▸ YOUR GOAL: List each line in the rows below that contains the word "median".

▸ EXTRACTED ENTRIES:
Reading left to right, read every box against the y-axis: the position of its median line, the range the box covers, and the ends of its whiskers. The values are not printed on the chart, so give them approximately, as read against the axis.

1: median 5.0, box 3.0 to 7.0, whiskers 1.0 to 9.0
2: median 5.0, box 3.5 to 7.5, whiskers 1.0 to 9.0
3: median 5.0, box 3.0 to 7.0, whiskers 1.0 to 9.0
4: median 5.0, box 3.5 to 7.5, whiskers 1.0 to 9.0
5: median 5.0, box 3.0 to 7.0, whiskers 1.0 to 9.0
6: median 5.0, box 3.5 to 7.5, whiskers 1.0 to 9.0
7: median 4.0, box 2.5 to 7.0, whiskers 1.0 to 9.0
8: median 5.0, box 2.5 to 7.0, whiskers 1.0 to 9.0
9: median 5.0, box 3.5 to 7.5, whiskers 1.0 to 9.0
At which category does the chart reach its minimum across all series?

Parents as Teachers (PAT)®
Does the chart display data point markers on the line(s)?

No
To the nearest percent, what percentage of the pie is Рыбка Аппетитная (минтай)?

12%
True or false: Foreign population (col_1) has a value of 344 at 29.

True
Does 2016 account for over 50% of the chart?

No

▸ RESPONSE FOR THIS EXERCISE:
Reading left to right, read every box against the y-axis: the position of its median line, the range the box covers, and the ends of its whiskers. The values are not printed on the chart, so give them approximately, as read against the axis.
1: median 5.0, box 3.0 to 7.0, whiskers 1.0 to 9.0
2: median 5.0, box 3.5 to 7.5, whiskers 1.0 to 9.0
3: median 5.0, box 3.0 to 7.0, whiskers 1.0 to 9.0
4: median 5.0, box 3.5 to 7.5, whiskers 1.0 to 9.0
5: median 5.0, box 3.0 to 7.0, whiskers 1.0 to 9.0
6: median 5.0, box 3.5 to 7.5, whiskers 1.0 to 9.0
7: median 4.0, box 2.5 to 7.0, whiskers 1.0 to 9.0
8: median 5.0, box 2.5 to 7.0, whiskers 1.0 to 9.0
9: median 5.0, box 3.5 to 7.5, whiskers 1.0 to 9.0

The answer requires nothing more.